Commanders and leaders
- Karl von Steinmetz Hugo von Kirchbach: Tassilo Festetics

Units involved
- V Army Corps: IV Army Corps

Strength
- 24,000 (2 divisions): 20,000 (3 brigades)

Casualties and losses
- 394 killed and wounded: 1,450 dead, wounded and captured

= Battle of Schweinschädel =

The Battle of Schweinschädel (Bitva u Svinišťan) took place during the Austro-Prussian War between Prussia and Austria on 29 June 1866. The IV Army Corps of the Austrian Army under Tassilo Festetics tried to stop the advance of the Prussian 2nd Army under Crown Prince Friedrich, but was defeated by the V Army Corps under General von Steinmetz and had to withdraw.

==Starting positions==
The three Prussian armies had marched into Bohemia from different sides and separated by the Giant Mountains. While the Prussian chief of staff Moltke wanted to achieve the unification of his armies, the Austrian commander-in-chief, Feldzeugmeister Benedek, tried to use his supposed advantage of the inner line to unite with the Saxon army and to defeat the first army under Friedrich Karl separately from the other armies. After the Battle of Skalitz, however, the second army had reached the rear of the Austrian army which required a fundamental regrouping by Benedek.

On 29 June 1866, Benedek planned a retreat in the direction of Königgrätz to ensure this should Festetics with his IV Army Corps stop the second army. While a part of the Queenhof was supposed to oppose the Prussian Guard Corps, another part was supposed to delay Steinmetz's advance.

V Corps was marching to Gradlitz in order to join other forces of Second Army. On the way, the V Corps met the Austrian Army.

DIRECTIVE A » Gather every line in the records below that contains the string "drive", and copy each one in full.

THE DATA »

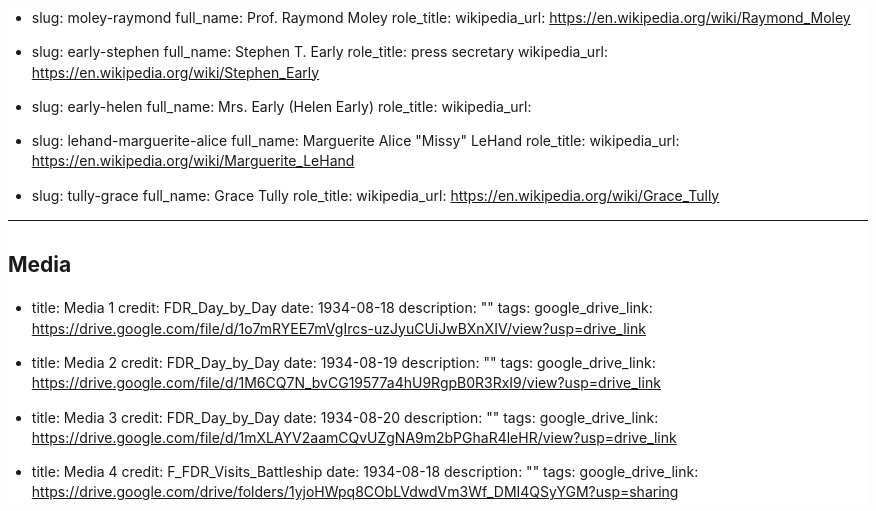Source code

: - slug: moley-raymond
  full_name: Prof. Raymond Moley
  role_title:
  wikipedia_url: https://en.wikipedia.org/wiki/Raymond_Moley

- slug: early-stephen
  full_name: Stephen T. Early
  role_title: press secretary
  wikipedia_url: https://en.wikipedia.org/wiki/Stephen_Early

- slug: early-helen
  full_name: Mrs. Early (Helen Early)
  role_title:
  wikipedia_url:

- slug: lehand-marguerite-alice
  full_name: Marguerite Alice "Missy" LeHand
  role_title:
  wikipedia_url: https://en.wikipedia.org/wiki/Marguerite_LeHand

- slug: tully-grace
  full_name: Grace Tully
  role_title:
  wikipedia_url: https://en.wikipedia.org/wiki/Grace_Tully

---
## Media

- title: Media 1
  credit: FDR_Day_by_Day
  date: 1934-08-18
  description: ""
  tags:
  google_drive_link: https://drive.google.com/file/d/1o7mRYEE7mVgIrcs-uzJyuCUiJwBXnXIV/view?usp=drive_link

- title: Media 2
  credit: FDR_Day_by_Day
  date: 1934-08-19
  description: ""
  tags:
  google_drive_link: https://drive.google.com/file/d/1M6CQ7N_bvCG19577a4hU9RgpB0R3RxI9/view?usp=drive_link

- title: Media 3
  credit: FDR_Day_by_Day
  date: 1934-08-20
  description: ""
  tags:
  google_drive_link: https://drive.google.com/file/d/1mXLAYV2aamCQvUZgNA9m2bPGhaR4leHR/view?usp=drive_link

- title: Media 4
  credit: F_FDR_Visits_Battleship
  date: 1934-08-18
  description: ""
  tags:
  google_drive_link: https://drive.google.com/drive/folders/1yjoHWpq8CObLVdwdVm3Wf_DMI4QSyYGM?usp=sharing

DIRECTIVE B » Output the section of the Battle of Schweinschädel text that starts at "On 29 June 1866, Benedek" and ends at "delay Steinmetz's advance.", copying it word for word.

ANSWER SPACE A »
  google_drive_link: https://drive.google.com/file/d/1o7mRYEE7mVgIrcs-uzJyuCUiJwBXnXIV/view?usp=drive_link
  google_drive_link: https://drive.google.com/file/d/1M6CQ7N_bvCG19577a4hU9RgpB0R3RxI9/view?usp=drive_link
  google_drive_link: https://drive.google.com/file/d/1mXLAYV2aamCQvUZgNA9m2bPGhaR4leHR/view?usp=drive_link
  google_drive_link: https://drive.google.com/drive/folders/1yjoHWpq8CObLVdwdVm3Wf_DMI4QSyYGM?usp=sharing

ANSWER SPACE B »
On 29 June 1866, Benedek planned a retreat in the direction of Königgrätz to ensure this should Festetics with his IV Army Corps stop the second army. While a part of the Queenhof was supposed to oppose the Prussian Guard Corps, another part was supposed to delay Steinmetz's advance.